Permis de construire, déclaration préalable : la prescription ne joue pas de la même façon

C’est le point que la plupart des propriétaires ignorent, et il est décisif. Si vos travaux nécessitaient un permis de construire et que vous ne l’avez pas obtenu, la prescription administrative de dix ans ne s’applique pas. Seuls les travaux soumis à déclaration préalable – extensions légères, modification de façade, abris de jardin dépassant 5 m² – bénéficient de cette protection décennale.

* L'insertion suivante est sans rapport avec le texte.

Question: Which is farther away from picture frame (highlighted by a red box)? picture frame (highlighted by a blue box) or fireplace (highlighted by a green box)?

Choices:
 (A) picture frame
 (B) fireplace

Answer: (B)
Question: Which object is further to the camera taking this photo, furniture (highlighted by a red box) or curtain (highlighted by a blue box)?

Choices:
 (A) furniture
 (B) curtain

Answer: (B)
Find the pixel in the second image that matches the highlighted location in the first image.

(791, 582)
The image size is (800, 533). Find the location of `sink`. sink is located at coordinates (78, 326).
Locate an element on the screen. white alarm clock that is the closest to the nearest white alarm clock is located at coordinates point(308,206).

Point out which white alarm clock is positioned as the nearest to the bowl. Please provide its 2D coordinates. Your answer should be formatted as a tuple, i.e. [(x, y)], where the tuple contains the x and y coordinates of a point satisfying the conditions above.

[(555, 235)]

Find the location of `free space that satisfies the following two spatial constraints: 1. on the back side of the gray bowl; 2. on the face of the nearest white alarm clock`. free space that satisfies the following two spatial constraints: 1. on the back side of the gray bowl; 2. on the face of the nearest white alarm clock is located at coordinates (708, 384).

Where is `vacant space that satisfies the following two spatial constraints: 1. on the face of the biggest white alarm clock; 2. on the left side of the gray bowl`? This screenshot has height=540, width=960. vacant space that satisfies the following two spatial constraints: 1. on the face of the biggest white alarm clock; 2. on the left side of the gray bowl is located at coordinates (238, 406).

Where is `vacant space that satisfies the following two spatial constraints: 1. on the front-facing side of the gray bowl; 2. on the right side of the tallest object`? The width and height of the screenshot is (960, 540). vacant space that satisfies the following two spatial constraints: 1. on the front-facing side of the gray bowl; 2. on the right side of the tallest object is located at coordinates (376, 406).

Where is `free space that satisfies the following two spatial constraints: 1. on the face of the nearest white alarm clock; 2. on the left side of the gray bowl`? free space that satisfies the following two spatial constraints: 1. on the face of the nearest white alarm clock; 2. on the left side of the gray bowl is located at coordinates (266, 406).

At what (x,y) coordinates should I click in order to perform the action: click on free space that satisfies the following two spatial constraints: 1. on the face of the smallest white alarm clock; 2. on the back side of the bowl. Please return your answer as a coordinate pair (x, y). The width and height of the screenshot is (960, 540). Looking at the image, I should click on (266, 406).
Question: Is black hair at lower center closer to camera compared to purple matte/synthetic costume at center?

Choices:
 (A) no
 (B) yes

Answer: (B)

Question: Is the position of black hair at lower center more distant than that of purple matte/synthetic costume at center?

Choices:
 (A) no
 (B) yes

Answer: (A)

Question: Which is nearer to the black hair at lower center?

Cette distinction a été clarifiée par la jurisprudence récente et commentée notamment par l’avocat V. de Chanville sur Village-Justice. Concrètement : un abri de jardin de 15 m² réalisé sans déclaration préalable voici douze ans bénéficie de la prescription. Une maison entière construite sans permis de construire, même vieille de vingt ans, reste exposée à certaines actions administratives.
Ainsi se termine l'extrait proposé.